EXERCISE:
Can you render all of the lines below as a Markdown table with the columns "Row" and "Line", numbering each row and skipping blank lines? Leave the pictures out of your answer.

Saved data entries
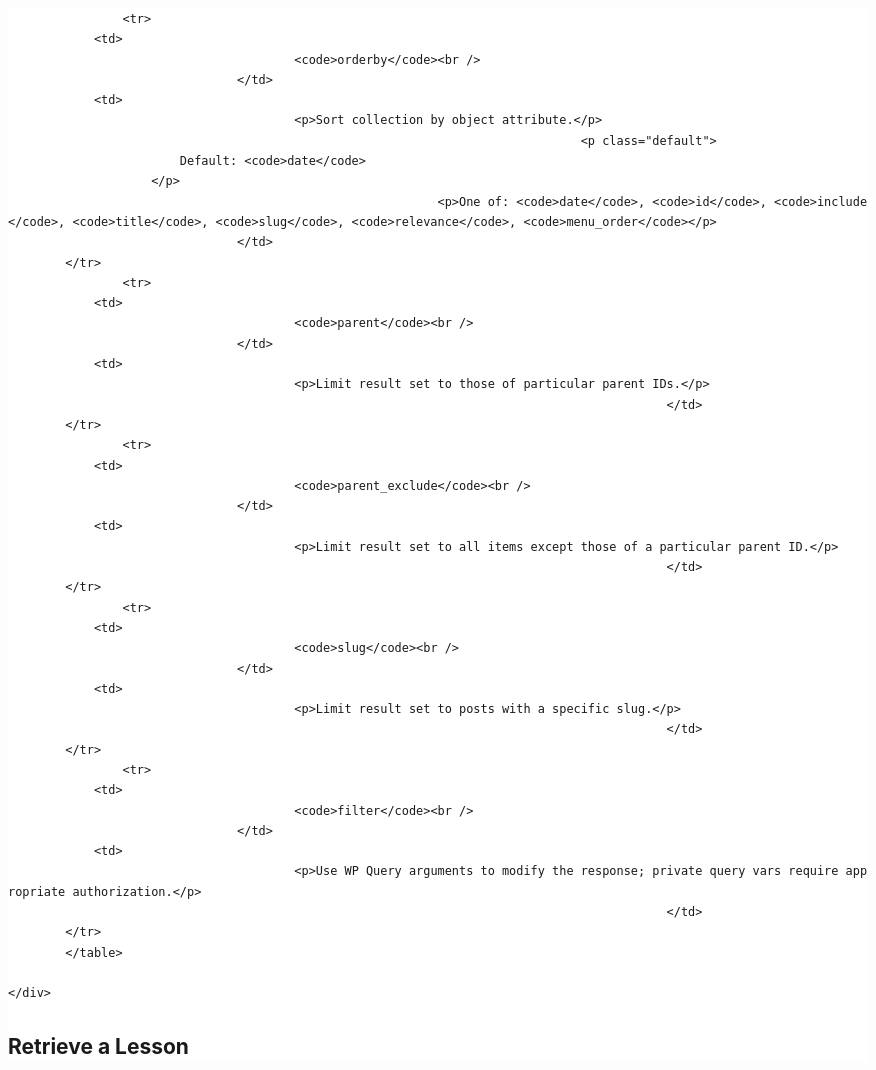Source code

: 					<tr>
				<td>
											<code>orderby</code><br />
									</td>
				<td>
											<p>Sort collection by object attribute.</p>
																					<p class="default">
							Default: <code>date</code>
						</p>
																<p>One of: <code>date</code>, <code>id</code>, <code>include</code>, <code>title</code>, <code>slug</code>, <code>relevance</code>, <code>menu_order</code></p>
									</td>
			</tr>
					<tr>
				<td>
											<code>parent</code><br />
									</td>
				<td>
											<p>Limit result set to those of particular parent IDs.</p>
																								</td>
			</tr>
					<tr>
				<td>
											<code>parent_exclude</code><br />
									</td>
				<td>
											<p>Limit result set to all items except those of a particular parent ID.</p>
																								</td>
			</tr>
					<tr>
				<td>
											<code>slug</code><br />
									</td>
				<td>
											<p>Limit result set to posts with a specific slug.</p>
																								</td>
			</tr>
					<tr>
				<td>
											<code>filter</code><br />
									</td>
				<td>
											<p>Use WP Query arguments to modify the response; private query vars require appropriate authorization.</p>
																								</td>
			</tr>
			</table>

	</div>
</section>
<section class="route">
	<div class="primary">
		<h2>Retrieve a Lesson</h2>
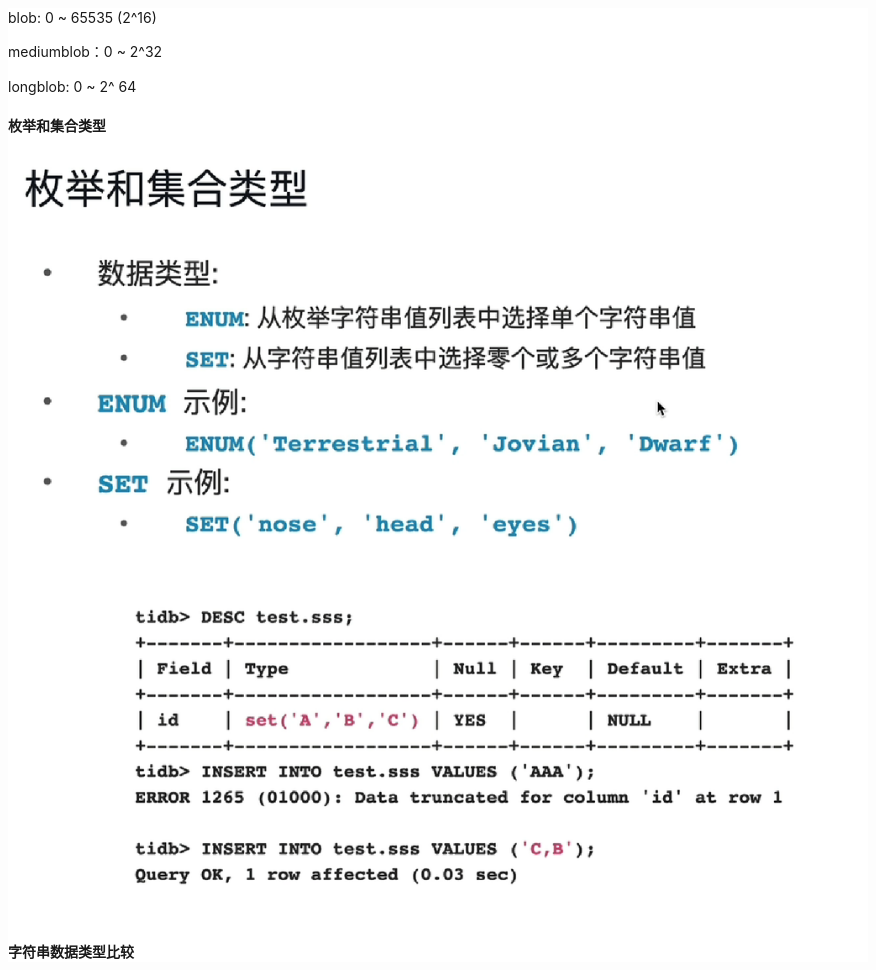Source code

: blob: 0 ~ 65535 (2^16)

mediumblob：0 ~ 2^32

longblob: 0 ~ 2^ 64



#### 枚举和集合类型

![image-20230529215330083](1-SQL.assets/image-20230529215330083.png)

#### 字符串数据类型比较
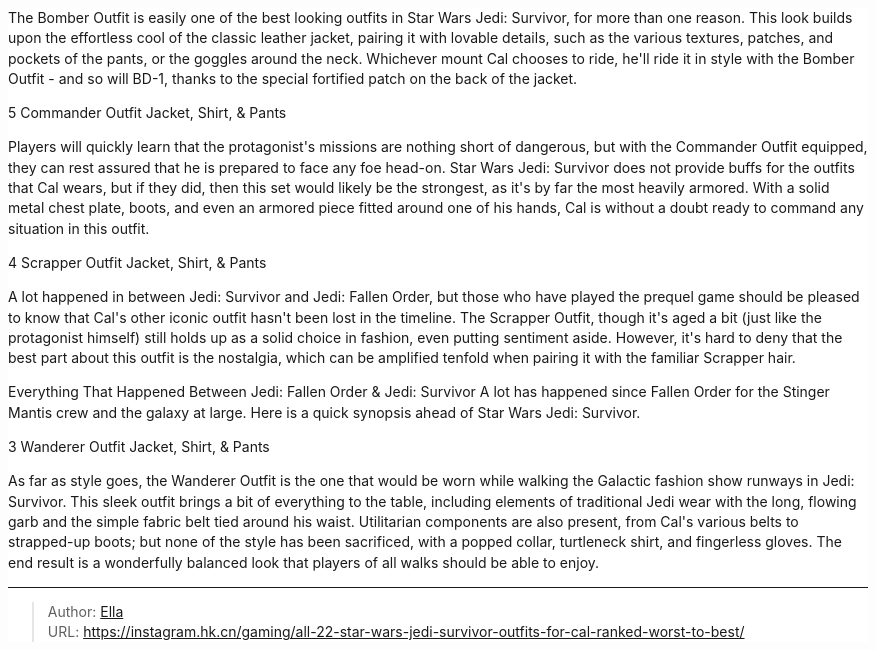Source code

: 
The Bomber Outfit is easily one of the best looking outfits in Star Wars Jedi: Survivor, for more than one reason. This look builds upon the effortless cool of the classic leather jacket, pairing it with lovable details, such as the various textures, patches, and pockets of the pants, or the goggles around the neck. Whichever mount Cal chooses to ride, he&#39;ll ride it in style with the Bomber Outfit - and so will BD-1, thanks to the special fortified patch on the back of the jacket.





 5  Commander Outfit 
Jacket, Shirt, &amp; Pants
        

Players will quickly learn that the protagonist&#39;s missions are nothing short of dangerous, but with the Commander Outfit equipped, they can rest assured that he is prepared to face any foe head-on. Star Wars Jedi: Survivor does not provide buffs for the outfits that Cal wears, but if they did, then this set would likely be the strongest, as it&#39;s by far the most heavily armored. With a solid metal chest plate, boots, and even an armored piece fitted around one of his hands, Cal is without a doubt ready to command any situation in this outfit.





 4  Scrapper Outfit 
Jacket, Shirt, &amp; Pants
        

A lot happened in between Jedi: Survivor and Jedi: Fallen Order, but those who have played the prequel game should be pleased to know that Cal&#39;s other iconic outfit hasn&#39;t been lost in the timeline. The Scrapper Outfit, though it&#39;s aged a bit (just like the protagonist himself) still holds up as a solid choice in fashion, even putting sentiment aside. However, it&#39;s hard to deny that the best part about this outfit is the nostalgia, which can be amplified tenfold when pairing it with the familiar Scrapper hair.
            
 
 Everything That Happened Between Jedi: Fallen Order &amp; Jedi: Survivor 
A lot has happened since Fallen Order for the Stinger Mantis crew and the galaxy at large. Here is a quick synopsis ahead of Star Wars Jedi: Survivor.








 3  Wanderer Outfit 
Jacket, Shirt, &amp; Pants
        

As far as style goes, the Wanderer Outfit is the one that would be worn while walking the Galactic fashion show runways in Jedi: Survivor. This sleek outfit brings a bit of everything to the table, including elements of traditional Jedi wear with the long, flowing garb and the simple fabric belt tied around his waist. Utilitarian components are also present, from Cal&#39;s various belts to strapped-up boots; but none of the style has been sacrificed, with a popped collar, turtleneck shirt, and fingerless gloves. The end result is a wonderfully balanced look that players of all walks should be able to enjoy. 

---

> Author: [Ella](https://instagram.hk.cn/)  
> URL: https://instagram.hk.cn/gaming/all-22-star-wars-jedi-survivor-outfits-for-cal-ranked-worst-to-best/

TASK SOLUTION:
| Row | Line |
|---|---|
| 1 | Source code |
| 2 | : 					<tr> |
| 3 | 				<td> |
| 4 | 											<code>orderby</code><br /> |
| 5 | 									</td> |
| 6 | 				<td> |
| 7 | 											<p>Sort collection by object attribute.</p> |
| 8 | 																					<p class="default"> |
| 9 | 							Default: <code>date</code> |
| 10 | 						</p> |
| 11 | 																<p>One of: <code>date</code>, <code>id</code>, <code>include</code>, <code>title</code>, <code>slug</code>, <code>relevance</code>, <code>menu_order</code></p> |
| 12 | 									</td> |
| 13 | 			</tr> |
| 14 | 					<tr> |
| 15 | 				<td> |
| 16 | 											<code>parent</code><br /> |
| 17 | 									</td> |
| 18 | 				<td> |
| 19 | 											<p>Limit result set to those of particular parent IDs.</p> |
| 20 | 																								</td> |
| 21 | 			</tr> |
| 22 | 					<tr> |
| 23 | 				<td> |
| 24 | 											<code>parent_exclude</code><br /> |
| 25 | 									</td> |
| 26 | 				<td> |
| 27 | 											<p>Limit result set to all items except those of a particular parent ID.</p> |
| 28 | 																								</td> |
| 29 | 			</tr> |
| 30 | 					<tr> |
| 31 | 				<td> |
| 32 | 											<code>slug</code><br /> |
| 33 | 									</td> |
| 34 | 				<td> |
| 35 | 											<p>Limit result set to posts with a specific slug.</p> |
| 36 | 																								</td> |
| 37 | 			</tr> |
| 38 | 					<tr> |
| 39 | 				<td> |
| 40 | 											<code>filter</code><br /> |
| 41 | 									</td> |
| 42 | 				<td> |
| 43 | 											<p>Use WP Query arguments to modify the response; private query vars require appropriate authorization.</p> |
| 44 | 																								</td> |
| 45 | 			</tr> |
| 46 | 			</table> |
| 47 | 	</div> |
| 48 | </section> |
| 49 | <section class="route"> |
| 50 | 	<div class="primary"> |
| 51 | 		<h2>Retrieve a Lesson</h2> |
| 52 | Source code |
| 53 | : blob: 0 ~ 65535 (2^16) |
| 54 | mediumblob：0 ~ 2^32 |
| 55 | longblob: 0 ~ 2^ 64 |
| 56 | #### 枚举和集合类型 |
| 57 | ![image-20230529215330083](1-SQL.assets/image-20230529215330083.png) |
| 58 | #### 字符串数据类型比较 |
| 59 | Source code |
| 60 | :  |
| 61 | The Bomber Outfit is easily one of the best looking outfits in Star Wars Jedi: Survivor, for more than one reason. This look builds upon the effortless cool of the classic leather jacket, pairing it with lovable details, such as the various textures, patches, and pockets of the pants, or the goggles around the neck. Whichever mount Cal chooses to ride, he&#39;ll ride it in style with the Bomber Outfit - and so will BD-1, thanks to the special fortified patch on the back of the jacket. |
| 62 |  5  Commander Outfit  |
| 63 | Jacket, Shirt, &amp; Pants |
| 64 | Players will quickly learn that the protagonist&#39;s missions are nothing short of dangerous, but with the Commander Outfit equipped, they can rest assured that he is prepared to face any foe head-on. Star Wars Jedi: Survivor does not provide buffs for the outfits that Cal wears, but if they did, then this set would likely be the strongest, as it&#39;s by far the most heavily armored. With a solid metal chest plate, boots, and even an armored piece fitted around one of his hands, Cal is without a doubt ready to command any situation in this outfit. |
| 65 |  4  Scrapper Outfit  |
| 66 | Jacket, Shirt, &amp; Pants |
| 67 | A lot happened in between Jedi: Survivor and Jedi: Fallen Order, but those who have played the prequel game should be pleased to know that Cal&#39;s other iconic outfit hasn&#39;t been lost in the timeline. The Scrapper Outfit, though it&#39;s aged a bit (just like the protagonist himself) still holds up as a solid choice in fashion, even putting sentiment aside. However, it&#39;s hard to deny that the best part about this outfit is the nostalgia, which can be amplified tenfold when pairing it with the familiar Scrapper hair. |
| 68 |  Everything That Happened Between Jedi: Fallen Order &amp; Jedi: Survivor  |
| 69 | A lot has happened since Fallen Order for the Stinger Mantis crew and the galaxy at large. Here is a quick synopsis ahead of Star Wars Jedi: Survivor. |
| 70 |  3  Wanderer Outfit  |
| 71 | Jacket, Shirt, &amp; Pants |
| 72 | As far as style goes, the Wanderer Outfit is the one that would be worn while walking the Galactic fashion show runways in Jedi: Survivor. This sleek outfit brings a bit of everything to the table, including elements of traditional Jedi wear with the long, flowing garb and the simple fabric belt tied around his waist. Utilitarian components are also present, from Cal&#39;s various belts to strapped-up boots; but none of the style has been sacrificed, with a popped collar, turtleneck shirt, and fingerless gloves. The end result is a wonderfully balanced look that players of all walks should be able to enjoy.  |
| 73 | --- |
| 74 | > Author: [Ella](https://instagram.hk.cn/)   |
| 75 | > URL: https://instagram.hk.cn/gaming/all-22-star-wars-jedi-survivor-outfits-for-cal-ranked-worst-to-best/ |